START Records supplied
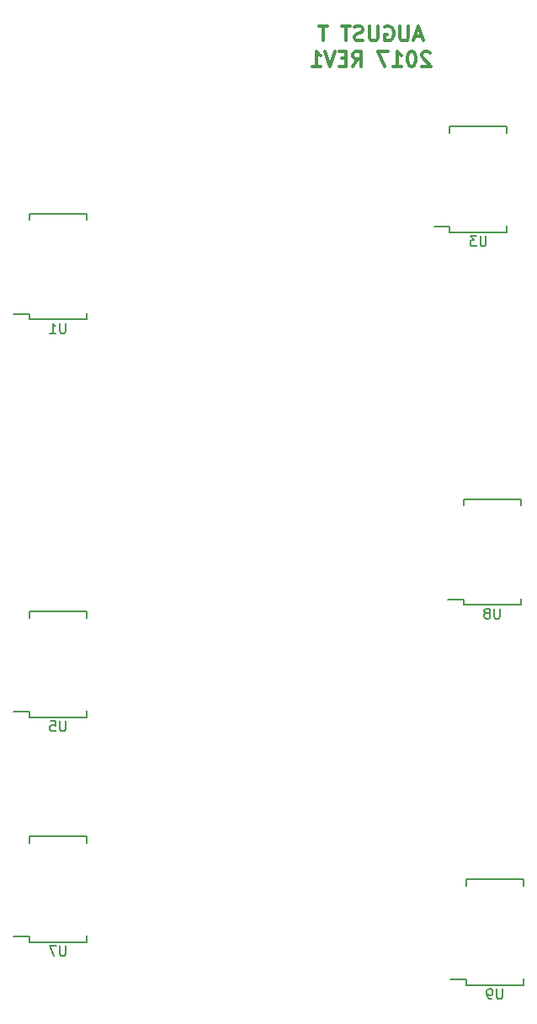
<source format=gbo>
G04 #@! TF.FileFunction,Legend,Bot*
%FSLAX46Y46*%
G04 Gerber Fmt 4.6, Leading zero omitted, Abs format (unit mm)*
G04 Created by KiCad (PCBNEW 4.0.6) date Monday, September 25, 2017 'AMt' 01:13:48 AM*
%MOMM*%
%LPD*%
G01*
G04 APERTURE LIST*
%ADD10C,0.100000*%
%ADD11C,0.300000*%
%ADD12C,0.150000*%
G04 APERTURE END LIST*
D10*
D11*
X161317143Y-76445000D02*
X160602857Y-76445000D01*
X161460000Y-76873571D02*
X160960000Y-75373571D01*
X160460000Y-76873571D01*
X159960000Y-75373571D02*
X159960000Y-76587857D01*
X159888572Y-76730714D01*
X159817143Y-76802143D01*
X159674286Y-76873571D01*
X159388572Y-76873571D01*
X159245714Y-76802143D01*
X159174286Y-76730714D01*
X159102857Y-76587857D01*
X159102857Y-75373571D01*
X157602857Y-75445000D02*
X157745714Y-75373571D01*
X157960000Y-75373571D01*
X158174285Y-75445000D01*
X158317143Y-75587857D01*
X158388571Y-75730714D01*
X158460000Y-76016429D01*
X158460000Y-76230714D01*
X158388571Y-76516429D01*
X158317143Y-76659286D01*
X158174285Y-76802143D01*
X157960000Y-76873571D01*
X157817143Y-76873571D01*
X157602857Y-76802143D01*
X157531428Y-76730714D01*
X157531428Y-76230714D01*
X157817143Y-76230714D01*
X156888571Y-75373571D02*
X156888571Y-76587857D01*
X156817143Y-76730714D01*
X156745714Y-76802143D01*
X156602857Y-76873571D01*
X156317143Y-76873571D01*
X156174285Y-76802143D01*
X156102857Y-76730714D01*
X156031428Y-76587857D01*
X156031428Y-75373571D01*
X155388571Y-76802143D02*
X155174285Y-76873571D01*
X154817142Y-76873571D01*
X154674285Y-76802143D01*
X154602856Y-76730714D01*
X154531428Y-76587857D01*
X154531428Y-76445000D01*
X154602856Y-76302143D01*
X154674285Y-76230714D01*
X154817142Y-76159286D01*
X155102856Y-76087857D01*
X155245714Y-76016429D01*
X155317142Y-75945000D01*
X155388571Y-75802143D01*
X155388571Y-75659286D01*
X155317142Y-75516429D01*
X155245714Y-75445000D01*
X155102856Y-75373571D01*
X154745714Y-75373571D01*
X154531428Y-75445000D01*
X154102857Y-75373571D02*
X153245714Y-75373571D01*
X153674285Y-76873571D02*
X153674285Y-75373571D01*
X151817143Y-75373571D02*
X150960000Y-75373571D01*
X151388571Y-76873571D02*
X151388571Y-75373571D01*
X162138570Y-78066429D02*
X162067141Y-77995000D01*
X161924284Y-77923571D01*
X161567141Y-77923571D01*
X161424284Y-77995000D01*
X161352855Y-78066429D01*
X161281427Y-78209286D01*
X161281427Y-78352143D01*
X161352855Y-78566429D01*
X162209998Y-79423571D01*
X161281427Y-79423571D01*
X160352856Y-77923571D02*
X160209999Y-77923571D01*
X160067142Y-77995000D01*
X159995713Y-78066429D01*
X159924284Y-78209286D01*
X159852856Y-78495000D01*
X159852856Y-78852143D01*
X159924284Y-79137857D01*
X159995713Y-79280714D01*
X160067142Y-79352143D01*
X160209999Y-79423571D01*
X160352856Y-79423571D01*
X160495713Y-79352143D01*
X160567142Y-79280714D01*
X160638570Y-79137857D01*
X160709999Y-78852143D01*
X160709999Y-78495000D01*
X160638570Y-78209286D01*
X160567142Y-78066429D01*
X160495713Y-77995000D01*
X160352856Y-77923571D01*
X158424285Y-79423571D02*
X159281428Y-79423571D01*
X158852856Y-79423571D02*
X158852856Y-77923571D01*
X158995713Y-78137857D01*
X159138571Y-78280714D01*
X159281428Y-78352143D01*
X157924285Y-77923571D02*
X156924285Y-77923571D01*
X157567142Y-79423571D01*
X154352857Y-79423571D02*
X154852857Y-78709286D01*
X155210000Y-79423571D02*
X155210000Y-77923571D01*
X154638572Y-77923571D01*
X154495714Y-77995000D01*
X154424286Y-78066429D01*
X154352857Y-78209286D01*
X154352857Y-78423571D01*
X154424286Y-78566429D01*
X154495714Y-78637857D01*
X154638572Y-78709286D01*
X155210000Y-78709286D01*
X153710000Y-78637857D02*
X153210000Y-78637857D01*
X152995714Y-79423571D02*
X153710000Y-79423571D01*
X153710000Y-77923571D01*
X152995714Y-77923571D01*
X152567143Y-77923571D02*
X152067143Y-79423571D01*
X151567143Y-77923571D01*
X150281429Y-79423571D02*
X151138572Y-79423571D01*
X150710000Y-79423571D02*
X150710000Y-77923571D01*
X150852857Y-78137857D01*
X150995715Y-78280714D01*
X151138572Y-78352143D01*
D12*
X121839000Y-104893000D02*
X121839000Y-104318000D01*
X127589000Y-104893000D02*
X127589000Y-104243000D01*
X127589000Y-94243000D02*
X127589000Y-94893000D01*
X121839000Y-94243000D02*
X121839000Y-94893000D01*
X121839000Y-104893000D02*
X127589000Y-104893000D01*
X121839000Y-94243000D02*
X127589000Y-94243000D01*
X121839000Y-104318000D02*
X120239000Y-104318000D01*
X164130000Y-96130000D02*
X164130000Y-95555000D01*
X169880000Y-96130000D02*
X169880000Y-95480000D01*
X169880000Y-85480000D02*
X169880000Y-86130000D01*
X164130000Y-85480000D02*
X164130000Y-86130000D01*
X164130000Y-96130000D02*
X169880000Y-96130000D01*
X164130000Y-85480000D02*
X169880000Y-85480000D01*
X164130000Y-95555000D02*
X162530000Y-95555000D01*
X121839000Y-144898000D02*
X121839000Y-144323000D01*
X127589000Y-144898000D02*
X127589000Y-144248000D01*
X127589000Y-134248000D02*
X127589000Y-134898000D01*
X121839000Y-134248000D02*
X121839000Y-134898000D01*
X121839000Y-144898000D02*
X127589000Y-144898000D01*
X121839000Y-134248000D02*
X127589000Y-134248000D01*
X121839000Y-144323000D02*
X120239000Y-144323000D01*
X121839000Y-167504000D02*
X121839000Y-166929000D01*
X127589000Y-167504000D02*
X127589000Y-166854000D01*
X127589000Y-156854000D02*
X127589000Y-157504000D01*
X121839000Y-156854000D02*
X121839000Y-157504000D01*
X121839000Y-167504000D02*
X127589000Y-167504000D01*
X121839000Y-156854000D02*
X127589000Y-156854000D01*
X121839000Y-166929000D02*
X120239000Y-166929000D01*
X165527000Y-133595000D02*
X165527000Y-133020000D01*
X171277000Y-133595000D02*
X171277000Y-132945000D01*
X171277000Y-122945000D02*
X171277000Y-123595000D01*
X165527000Y-122945000D02*
X165527000Y-123595000D01*
X165527000Y-133595000D02*
X171277000Y-133595000D01*
X165527000Y-122945000D02*
X171277000Y-122945000D01*
X165527000Y-133020000D02*
X163927000Y-133020000D01*
X165781000Y-171822000D02*
X165781000Y-171247000D01*
X171531000Y-171822000D02*
X171531000Y-171172000D01*
X171531000Y-161172000D02*
X171531000Y-161822000D01*
X165781000Y-161172000D02*
X165781000Y-161822000D01*
X165781000Y-171822000D02*
X171531000Y-171822000D01*
X165781000Y-161172000D02*
X171531000Y-161172000D01*
X165781000Y-171247000D02*
X164181000Y-171247000D01*
X125475905Y-105270381D02*
X125475905Y-106079905D01*
X125428286Y-106175143D01*
X125380667Y-106222762D01*
X125285429Y-106270381D01*
X125094952Y-106270381D01*
X124999714Y-106222762D01*
X124952095Y-106175143D01*
X124904476Y-106079905D01*
X124904476Y-105270381D01*
X123904476Y-106270381D02*
X124475905Y-106270381D01*
X124190191Y-106270381D02*
X124190191Y-105270381D01*
X124285429Y-105413238D01*
X124380667Y-105508476D01*
X124475905Y-105556095D01*
X167766905Y-96507381D02*
X167766905Y-97316905D01*
X167719286Y-97412143D01*
X167671667Y-97459762D01*
X167576429Y-97507381D01*
X167385952Y-97507381D01*
X167290714Y-97459762D01*
X167243095Y-97412143D01*
X167195476Y-97316905D01*
X167195476Y-96507381D01*
X166814524Y-96507381D02*
X166195476Y-96507381D01*
X166528810Y-96888333D01*
X166385952Y-96888333D01*
X166290714Y-96935952D01*
X166243095Y-96983571D01*
X166195476Y-97078810D01*
X166195476Y-97316905D01*
X166243095Y-97412143D01*
X166290714Y-97459762D01*
X166385952Y-97507381D01*
X166671667Y-97507381D01*
X166766905Y-97459762D01*
X166814524Y-97412143D01*
X125475905Y-145275381D02*
X125475905Y-146084905D01*
X125428286Y-146180143D01*
X125380667Y-146227762D01*
X125285429Y-146275381D01*
X125094952Y-146275381D01*
X124999714Y-146227762D01*
X124952095Y-146180143D01*
X124904476Y-146084905D01*
X124904476Y-145275381D01*
X123952095Y-145275381D02*
X124428286Y-145275381D01*
X124475905Y-145751571D01*
X124428286Y-145703952D01*
X124333048Y-145656333D01*
X124094952Y-145656333D01*
X123999714Y-145703952D01*
X123952095Y-145751571D01*
X123904476Y-145846810D01*
X123904476Y-146084905D01*
X123952095Y-146180143D01*
X123999714Y-146227762D01*
X124094952Y-146275381D01*
X124333048Y-146275381D01*
X124428286Y-146227762D01*
X124475905Y-146180143D01*
X125475905Y-167881381D02*
X125475905Y-168690905D01*
X125428286Y-168786143D01*
X125380667Y-168833762D01*
X125285429Y-168881381D01*
X125094952Y-168881381D01*
X124999714Y-168833762D01*
X124952095Y-168786143D01*
X124904476Y-168690905D01*
X124904476Y-167881381D01*
X124523524Y-167881381D02*
X123856857Y-167881381D01*
X124285429Y-168881381D01*
X169163905Y-133972381D02*
X169163905Y-134781905D01*
X169116286Y-134877143D01*
X169068667Y-134924762D01*
X168973429Y-134972381D01*
X168782952Y-134972381D01*
X168687714Y-134924762D01*
X168640095Y-134877143D01*
X168592476Y-134781905D01*
X168592476Y-133972381D01*
X167973429Y-134400952D02*
X168068667Y-134353333D01*
X168116286Y-134305714D01*
X168163905Y-134210476D01*
X168163905Y-134162857D01*
X168116286Y-134067619D01*
X168068667Y-134020000D01*
X167973429Y-133972381D01*
X167782952Y-133972381D01*
X167687714Y-134020000D01*
X167640095Y-134067619D01*
X167592476Y-134162857D01*
X167592476Y-134210476D01*
X167640095Y-134305714D01*
X167687714Y-134353333D01*
X167782952Y-134400952D01*
X167973429Y-134400952D01*
X168068667Y-134448571D01*
X168116286Y-134496190D01*
X168163905Y-134591429D01*
X168163905Y-134781905D01*
X168116286Y-134877143D01*
X168068667Y-134924762D01*
X167973429Y-134972381D01*
X167782952Y-134972381D01*
X167687714Y-134924762D01*
X167640095Y-134877143D01*
X167592476Y-134781905D01*
X167592476Y-134591429D01*
X167640095Y-134496190D01*
X167687714Y-134448571D01*
X167782952Y-134400952D01*
X169417905Y-172199381D02*
X169417905Y-173008905D01*
X169370286Y-173104143D01*
X169322667Y-173151762D01*
X169227429Y-173199381D01*
X169036952Y-173199381D01*
X168941714Y-173151762D01*
X168894095Y-173104143D01*
X168846476Y-173008905D01*
X168846476Y-172199381D01*
X168322667Y-173199381D02*
X168132191Y-173199381D01*
X168036952Y-173151762D01*
X167989333Y-173104143D01*
X167894095Y-172961286D01*
X167846476Y-172770810D01*
X167846476Y-172389857D01*
X167894095Y-172294619D01*
X167941714Y-172247000D01*
X168036952Y-172199381D01*
X168227429Y-172199381D01*
X168322667Y-172247000D01*
X168370286Y-172294619D01*
X168417905Y-172389857D01*
X168417905Y-172627952D01*
X168370286Y-172723190D01*
X168322667Y-172770810D01*
X168227429Y-172818429D01*
X168036952Y-172818429D01*
X167941714Y-172770810D01*
X167894095Y-172723190D01*
X167846476Y-172627952D01*
M02*

</source>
END Records supplied
Copy the stretch of the records above that runs from the line with "X123904476Y-106270381D02*" through the line with "X123952095Y-146180143D01*". Both end lines belong in the copy, and nothing else does.

X123904476Y-106270381D02*
X124475905Y-106270381D01*
X124190191Y-106270381D02*
X124190191Y-105270381D01*
X124285429Y-105413238D01*
X124380667Y-105508476D01*
X124475905Y-105556095D01*
X167766905Y-96507381D02*
X167766905Y-97316905D01*
X167719286Y-97412143D01*
X167671667Y-97459762D01*
X167576429Y-97507381D01*
X167385952Y-97507381D01*
X167290714Y-97459762D01*
X167243095Y-97412143D01*
X167195476Y-97316905D01*
X167195476Y-96507381D01*
X166814524Y-96507381D02*
X166195476Y-96507381D01*
X166528810Y-96888333D01*
X166385952Y-96888333D01*
X166290714Y-96935952D01*
X166243095Y-96983571D01*
X166195476Y-97078810D01*
X166195476Y-97316905D01*
X166243095Y-97412143D01*
X166290714Y-97459762D01*
X166385952Y-97507381D01*
X166671667Y-97507381D01*
X166766905Y-97459762D01*
X166814524Y-97412143D01*
X125475905Y-145275381D02*
X125475905Y-146084905D01*
X125428286Y-146180143D01*
X125380667Y-146227762D01*
X125285429Y-146275381D01*
X125094952Y-146275381D01*
X124999714Y-146227762D01*
X124952095Y-146180143D01*
X124904476Y-146084905D01*
X124904476Y-145275381D01*
X123952095Y-145275381D02*
X124428286Y-145275381D01*
X124475905Y-145751571D01*
X124428286Y-145703952D01*
X124333048Y-145656333D01*
X124094952Y-145656333D01*
X123999714Y-145703952D01*
X123952095Y-145751571D01*
X123904476Y-145846810D01*
X123904476Y-146084905D01*
X123952095Y-146180143D01*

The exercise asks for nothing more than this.